Why I think I can stick with this lifestyle long term
So many people have been shocked at the difference in my looks and have asked, "How did you do that? Can you write that down?" But I really can’t tell them how to do it because you get the whole package with Virta, and you need all of that support and education to be able to do it. If I were doing it on my own, just reading a book and trying to follow this and listening to some people on the internet, I would never have figured it all out. I think it's important to not just go off on your own and decide you're going to follow this lifestyle without seeking some professional help and medical supervision first.
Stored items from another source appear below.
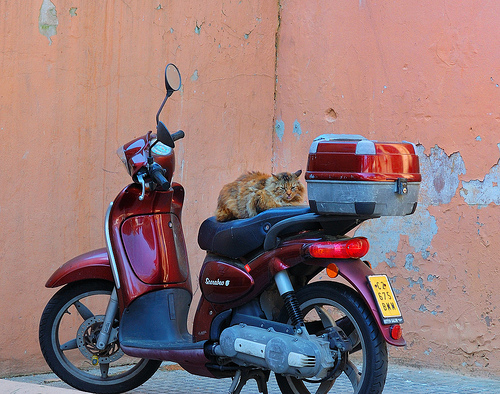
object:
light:
[309, 237, 370, 259]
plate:
[368, 275, 402, 318]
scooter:
[37, 63, 421, 394]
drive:
[213, 323, 335, 379]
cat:
[215, 169, 307, 222]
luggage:
[305, 133, 422, 216]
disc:
[76, 314, 125, 364]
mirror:
[166, 65, 180, 91]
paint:
[375, 146, 412, 174]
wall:
[0, 0, 499, 382]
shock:
[96, 286, 118, 351]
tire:
[39, 278, 163, 393]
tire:
[274, 280, 387, 393]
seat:
[198, 206, 311, 257]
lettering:
[205, 278, 231, 287]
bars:
[129, 123, 183, 206]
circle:
[391, 324, 402, 339]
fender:
[45, 247, 114, 288]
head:
[271, 169, 303, 201]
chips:
[459, 159, 499, 208]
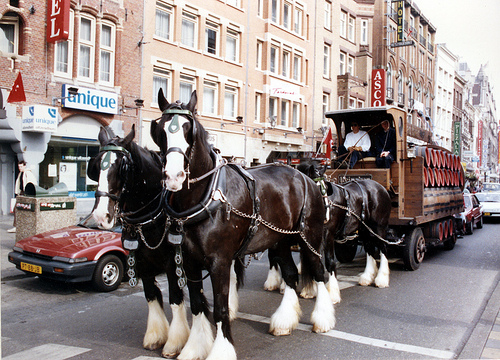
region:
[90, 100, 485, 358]
Horses pulling a carriage.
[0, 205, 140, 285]
A red car is partially hidden by the horses.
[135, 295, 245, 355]
The horses have white fur above their feet.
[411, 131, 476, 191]
Barrels on the carriage.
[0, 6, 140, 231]
A red brick building.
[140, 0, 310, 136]
A tan colored building next to the red building.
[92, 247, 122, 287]
A front tire on the red car.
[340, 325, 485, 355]
A line painted on the street.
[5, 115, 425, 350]
A car next to the horses.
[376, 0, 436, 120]
The brown building has a hotel sign on it.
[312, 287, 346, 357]
White hair on horse's foot.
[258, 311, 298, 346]
White fur on horse's foot.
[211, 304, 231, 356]
White fur on horse's leg.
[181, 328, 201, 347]
White fur on horse's foot.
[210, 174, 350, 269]
Chains along the side of horse.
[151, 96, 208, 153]
Black straps on horse's head.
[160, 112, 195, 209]
Horse has white face.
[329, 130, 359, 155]
Person wearing white shirt.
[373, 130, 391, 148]
Person wearing black shirt.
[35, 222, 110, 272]
Red car near horses.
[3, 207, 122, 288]
red car parked on street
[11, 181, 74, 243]
garbage bin on sidewalk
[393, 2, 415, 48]
sign for hotel on side of building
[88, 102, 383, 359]
horses pulling wagon in street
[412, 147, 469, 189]
barrels stacked in wagon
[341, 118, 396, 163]
men sitting in wagon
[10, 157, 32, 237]
man walking on sidewalk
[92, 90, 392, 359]
horses are brown and white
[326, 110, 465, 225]
wagon made of wood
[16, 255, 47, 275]
license plate is yellow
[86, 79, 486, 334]
horses pulling a beer wagon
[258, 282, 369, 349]
white hairy hooves of a horse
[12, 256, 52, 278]
yellow license plate on a parked car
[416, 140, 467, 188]
beer barrels on a wagon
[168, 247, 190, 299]
bells on a horse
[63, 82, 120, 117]
blue and white sign on store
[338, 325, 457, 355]
white lines on road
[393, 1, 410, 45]
green and yellow sign on building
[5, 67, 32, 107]
red triangular flag on store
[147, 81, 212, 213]
horse with white stripe and pointy ears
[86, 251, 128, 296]
front wheel on a car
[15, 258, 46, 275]
front licence plate on a car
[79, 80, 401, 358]
horses on a street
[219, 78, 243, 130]
window on a building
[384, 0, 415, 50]
sign on a building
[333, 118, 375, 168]
person with a white shirt sitting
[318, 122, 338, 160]
red flag on a pole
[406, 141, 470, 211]
barrels on a wagon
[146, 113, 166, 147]
blinder on a horses eye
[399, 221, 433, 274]
wheel on a wagon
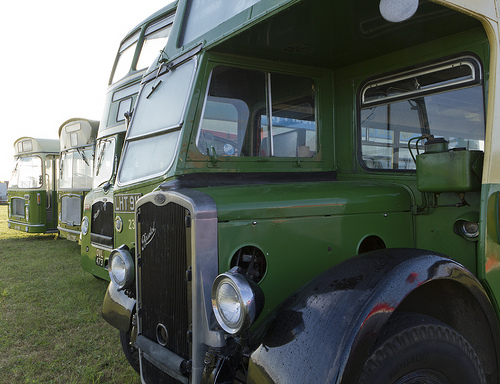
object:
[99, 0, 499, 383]
bus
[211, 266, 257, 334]
light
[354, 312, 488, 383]
tire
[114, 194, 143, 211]
plate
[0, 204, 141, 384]
grass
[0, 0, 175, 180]
sky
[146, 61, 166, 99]
wiper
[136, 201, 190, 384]
grill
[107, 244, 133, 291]
light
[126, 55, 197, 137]
windshield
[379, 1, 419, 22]
mirror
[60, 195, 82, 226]
grill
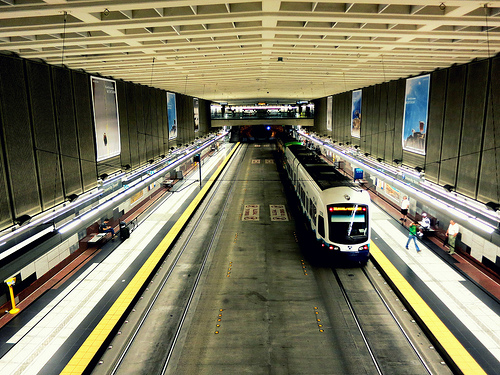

Your health coach is very important for sustainability because they are a huge source of support. The health coach takes the worry off so that you can focus and not be so worried about what you're eating, or how you're eating, or thinking that you've done something wrong. It’s almost like it's my best friend, a friend that I could reach out and touch, but we're just on a chat. I never felt that same support on any other program. There are days and situations that are tougher than others, but this support system helps me continue looking ahead. I felt comfortable with my coach from the very beginning—she was always very open and accessible. I think Virta was so flexible on how I maintained and how I communicated that it made it easier and more sustainable for me. I know it's sustainable because I took it for three years. When I did Weight Watchers, or Atkins, or the Zone Diet, I never stuck it out for more than a year, two years max. Now it's just my lifestyle. Sometime during that first two years I realized that this is the new me. Virta has been so supportive. They provide recipes and ideas, and keep encouraging me.
When I started Virta, my biggest concern was, how am I going to stick with the treatment and maintain what they’ve taught me? How can I do this for a lifetime? I’ve realized that if I’ve stayed with it for three years, I can stay with it forever. At this point, it's just my lifestyle.